> [Directions]:
In the entries below, how many lines hold the string "pixels"? Give only the number.

> [Given data]:

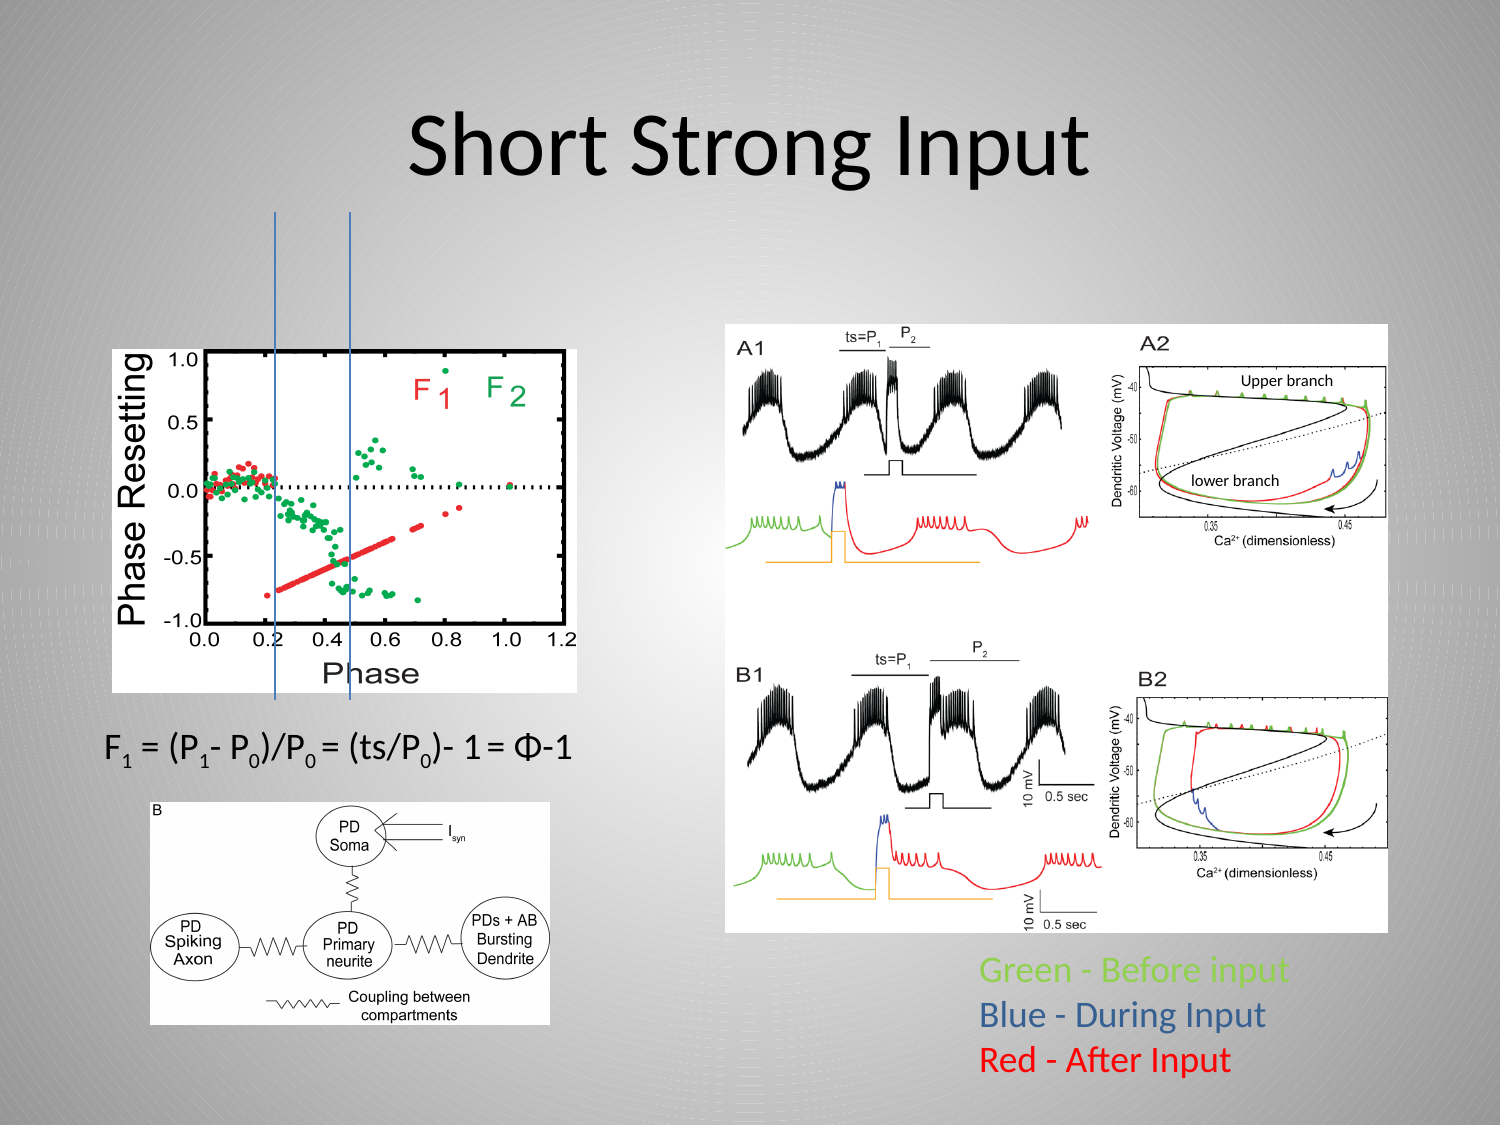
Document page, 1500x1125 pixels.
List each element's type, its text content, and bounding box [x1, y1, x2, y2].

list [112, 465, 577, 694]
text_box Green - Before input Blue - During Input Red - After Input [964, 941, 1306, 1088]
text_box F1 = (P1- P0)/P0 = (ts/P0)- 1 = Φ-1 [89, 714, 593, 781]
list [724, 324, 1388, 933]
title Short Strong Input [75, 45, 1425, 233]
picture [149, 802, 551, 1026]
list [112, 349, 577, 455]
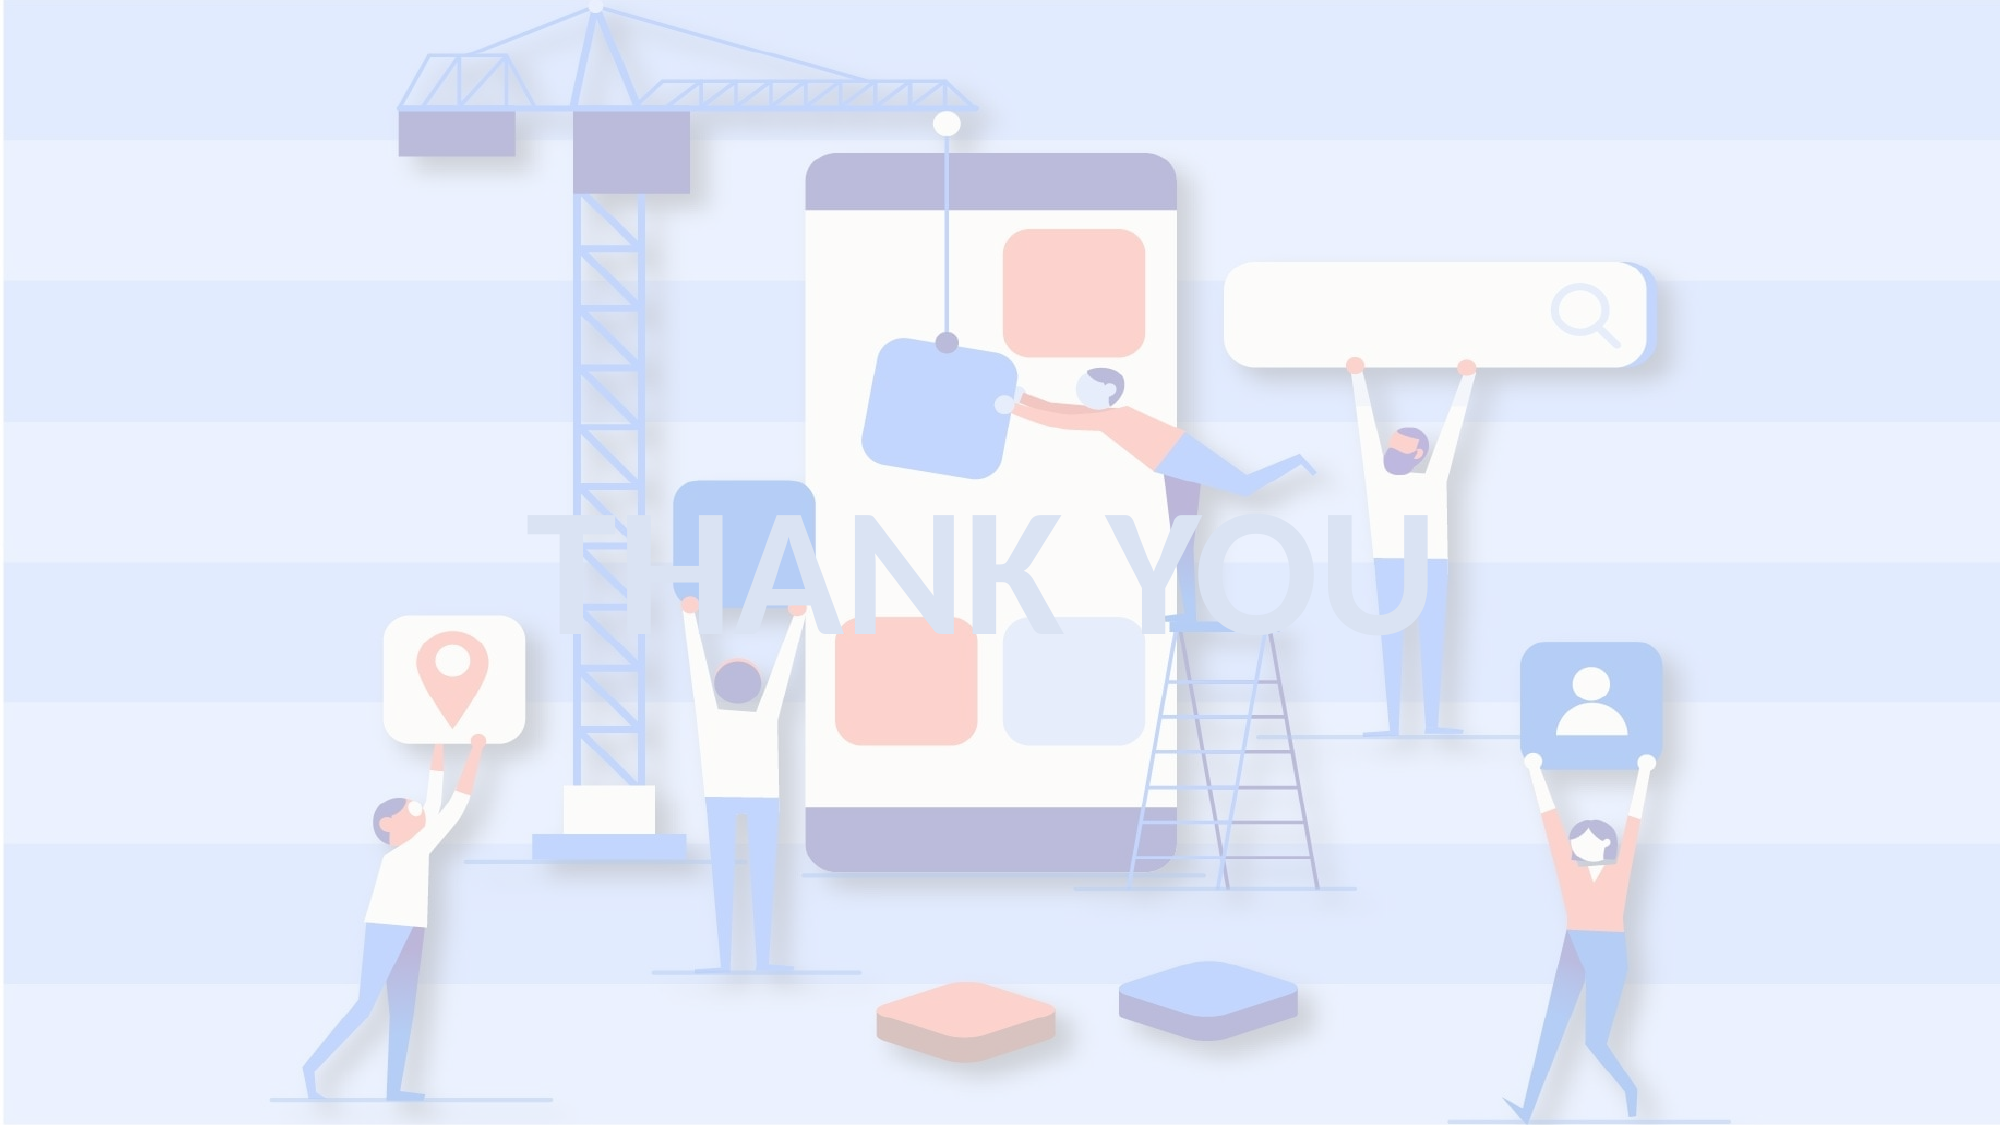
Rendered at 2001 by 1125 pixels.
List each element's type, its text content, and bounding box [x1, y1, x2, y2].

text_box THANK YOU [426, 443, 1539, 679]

--

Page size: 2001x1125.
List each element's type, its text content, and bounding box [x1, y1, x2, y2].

> [Problem solution]:
2